Clayborne Carson is a historian and one of the nation’s leading scholars on the life and legacy of the Rev. Martin Luther King Jr. He served as a close associate of Coretta Scott King and was appointed by her to direct the Martin Luther King Jr. Papers Project, which preserves, edits and publishes King’s writings and speeches. Carson is the founding director of the Martin Luther King Jr. Research and Education Institute at Stanford University, where much of the editorial work on King’s papers has been based. To date, seven of the 14 planned volumes of “The Papers of Martin Luther King Jr.” have been published, with King’s original documents housed across institutions including Stanford, Boston University and the King Center in Atlanta. This interview has been edited for clarity and length.

Carson spoke with The OBSERVER about King’s work, his final years and what the civil rights leader was pushing toward before his assassination.

If someone wants to revisit Martin Luther King Jr.’s work, where should they start?

I would recommend starting with King’s last book, “Where Do We Go from Here: Chaos or Community?” In it, he clearly lays out his focus on globalizing the civil rights struggle and addressing economic issues on a worldwide scale. If King had lived even one year longer, it would have been more obvious that he intended to launch new initiatives like the Poor People’s Campaign and to participate in broader movements aimed at economic justice.

In that final book, he was laying out an agenda for the rest of his life. Even the title says it all. Yes, he was the most famous civil rights leader in the country, but his real question he was asking was: Where do we go from here?

Do you think people today misunderstand what exactly he was working toward?

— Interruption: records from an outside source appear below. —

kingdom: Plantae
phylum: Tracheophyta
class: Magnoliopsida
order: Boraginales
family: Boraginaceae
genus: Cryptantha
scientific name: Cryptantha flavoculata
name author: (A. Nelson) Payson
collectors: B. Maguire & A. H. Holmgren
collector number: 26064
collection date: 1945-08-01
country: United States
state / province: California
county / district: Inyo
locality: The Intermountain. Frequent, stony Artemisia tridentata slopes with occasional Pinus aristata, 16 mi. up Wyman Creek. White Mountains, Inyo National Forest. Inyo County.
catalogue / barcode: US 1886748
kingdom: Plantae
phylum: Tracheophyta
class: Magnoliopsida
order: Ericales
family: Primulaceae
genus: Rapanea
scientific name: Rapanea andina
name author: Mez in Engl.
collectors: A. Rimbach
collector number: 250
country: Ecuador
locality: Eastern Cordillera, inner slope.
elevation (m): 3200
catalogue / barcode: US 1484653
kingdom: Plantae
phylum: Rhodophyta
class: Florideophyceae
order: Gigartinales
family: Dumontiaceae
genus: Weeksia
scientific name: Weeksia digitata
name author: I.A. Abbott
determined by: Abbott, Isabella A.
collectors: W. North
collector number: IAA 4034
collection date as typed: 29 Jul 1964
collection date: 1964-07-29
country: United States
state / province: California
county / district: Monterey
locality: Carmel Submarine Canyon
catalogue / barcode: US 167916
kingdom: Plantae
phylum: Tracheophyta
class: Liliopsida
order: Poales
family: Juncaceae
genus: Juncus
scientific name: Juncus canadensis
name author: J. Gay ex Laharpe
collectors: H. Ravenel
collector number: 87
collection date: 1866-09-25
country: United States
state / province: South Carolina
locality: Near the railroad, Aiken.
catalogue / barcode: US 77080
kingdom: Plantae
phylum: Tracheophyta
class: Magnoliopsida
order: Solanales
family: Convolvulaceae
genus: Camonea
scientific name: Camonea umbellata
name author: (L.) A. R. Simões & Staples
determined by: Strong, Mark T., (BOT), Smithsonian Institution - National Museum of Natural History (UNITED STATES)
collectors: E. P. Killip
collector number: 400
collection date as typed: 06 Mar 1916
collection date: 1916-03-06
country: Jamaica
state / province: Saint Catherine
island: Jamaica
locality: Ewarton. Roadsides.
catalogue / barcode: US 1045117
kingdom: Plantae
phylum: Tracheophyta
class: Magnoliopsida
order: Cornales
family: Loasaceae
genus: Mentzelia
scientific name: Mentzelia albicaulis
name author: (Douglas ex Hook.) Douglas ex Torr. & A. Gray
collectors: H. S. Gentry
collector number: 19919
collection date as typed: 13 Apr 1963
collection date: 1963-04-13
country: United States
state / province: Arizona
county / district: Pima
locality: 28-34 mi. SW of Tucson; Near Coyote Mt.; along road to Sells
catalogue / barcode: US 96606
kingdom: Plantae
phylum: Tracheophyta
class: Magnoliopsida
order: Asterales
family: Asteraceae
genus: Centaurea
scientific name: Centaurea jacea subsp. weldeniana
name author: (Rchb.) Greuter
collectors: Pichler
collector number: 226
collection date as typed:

Yes, and that’s probably why he wrote that last book. When you go back to his final book and his last speeches, it’s quite clear that global poverty had become central to his agenda. He was deeply involved in efforts to globalize the struggle and to place economic issues — both in the United States and worldwide — at the center of the movement.

I always emphasize that he was assassinated at just 39 years old. He had just published “Where Do We Go from Here: Chaos or Community?” We’ll never know what he would have done in another 39 years if he had lived and continued to write and organize. That’s one of the reasons the King Papers Project exists. Coretta Scott King understood that his work had to continue and that we had to bring public attention not only to what he wrote during his lifetime, but to the broader vision he was still developing.

Do Dr. King’s papers provide any clues about where he would have focused his efforts if he were alive today?

Yes. He was clearly focused on two major issues: poverty in the United States and poverty on a global scale. He wasn’t alone in that. Many leaders in the movement became increasingly international in their outlook. He was assassinated the same year debates were unfolding around the 1968 Olympic boycott. Muhammad Ali and others were bringing national and international politics into sports, and King was part of that broader push.

He was among those in the civil rights movement who were saying we need to think globally. He was contacted about the Olympic boycott, which was extremely controversial at the time, and he was willing to speak out. In fact, he attended a meeting shortly before his assassination where boycotting the 1968 Olympics was discussed.

What do you think Dr. King would say about where we went from there?

I think he would fault those who assumed the movement was simply about desegregation and that once segregation ended and civil rights legislation passed, the struggle was over. He was saying there were deeper issues we still needed to confront, and that we needed to address them on a global basis.

Why do you think so much attention is paid to Dr. King’s “I Have a Dream” speech rather than his other work?

That speech is what really made him famous. I was there, and people understood immediately that it was extraordinary. It’s not often that you attend a speech and walk away thinking, “That was truly great.” That’s what happened for me and for many others.

If you were creating a new curriculum to teach Dr. King in schools, how would you approach it?

One of the most important things would be not to focus entirely on King as an individual. The movement was much larger than one person. If there had never been a Martin Luther King Jr., there still would have been a civil rights movement. The movement created him.

Too often, the narrative becomes that the movement succeeded simply because King was a great orator. There were many powerful speakers in the movement. When he was assassinated, 1968 marked a turning point. He and others understood that unless the struggle shifted toward economic justice and took on a global dimension, the outcome would ultimately be disappointing.